Il dialogo del silenzio


In quella serata di metà settembre, ogni cosa sembrava avvolta dentro un’atmosfera sognante. Pian piano, il silenzio si distendeva appagato in ogni spazio liberato dai pensieri. La mente sospendeva ogni lavoro e una quiete irreale sovrastò ogni cosa, ogni rumore, ogni batter d’ali e gemito, fino a spegnere il brusio metallico delle forchette, che con una grazia inusuale infilzavano delicatamente il corpo molle delle melanzane.

Sui volti di Carlo, Isabella, Antoine, di Giò, di Chiara e John, si fece luce un sorriso di pace, come se per un attimo lo spirito di ognuno finalmente liberato dalle catene dell’Ego, potesse concedersi alla vita e ritrovare il suo eterno e armonioso respiro. Paure, ansie, progetti e interrogativi avevano abbandonato per quel breve tempo sospeso la loro anima, mentre uno stato di contemplazione li pervase totalmente acquietando ogni tormento.

Sì, proprio quel rumore di forchette che all'inizio pareva quasi fastidioso, adesso si dissolveva fino a essere sovrastato dal lieve gorgoglio del vino che Antoine gentilmente versava a Chiara. Tutto sembrava essere in ascolto; le persone, le cose, l'aria circostante. Ed era così! Finalmente ognuno sentiva il suono dell'altro. Gli occhi si erano accesi, attraversando gli sguardi senza che nessuno temesse di essere visto e di vedere oltre il velo. Ben presto tutti si resero conto che non avevano mai, prima di allora, comunicato in maniera così diretta, fluida, dal profondo del cuore.

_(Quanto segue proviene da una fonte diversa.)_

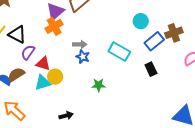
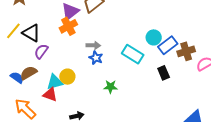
cyan circle: (141, 21) -> (154, 37), moved
brown cross: (174, 33) -> (186, 51), moved
red triangle: (43, 64) -> (50, 95), moved

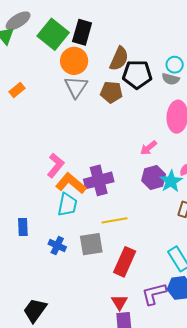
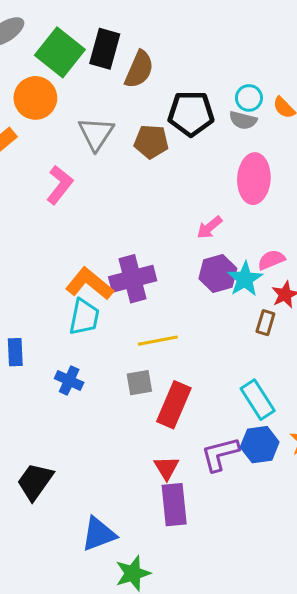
brown semicircle: (119, 59) -> (139, 69), moved
orange circle: (74, 61) -> (35, 98), moved
pink L-shape: (56, 165) -> (60, 185), moved
gray square: (91, 244) -> (139, 383), moved, size x0.7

Il sapore delle melanzane adesso si fondeva in un’orchestra di suoni, nella felicità di sentirsi vivi, ascoltati. Giò passò il pane a Chiara, come se avesse compreso quella richiesta dal suo sguardo, poi si voltò indietro piano, chiamata da quella leggera brezza che ora scendeva dai monti e le accarezzava dolce la nuca. Accadeva proprio in quel momento, di quella indimenticabile serata, dove ognuno aveva potuto riconoscere se stesso nell'altro, senza averne più paura.

Si fece tardi, molto tardi! Le luci erano state spente, e da quella terrazza fra il cielo e il mare, solo le stelle e il silenzio restarono in ascolto di quella sorprendente beatitudine. Poi tutti si alzarono dal loro posto come avvertiti da un segnale, e senza dire nulla, ognuno si diresse lentamente verso casa.

Chiara prese la mano di John, gli sollevò gli occhiali e lo guardò con passione. “Andiamo mio John…”, gli sussurrò amorevole,  “Noi staremo sempre insieme”.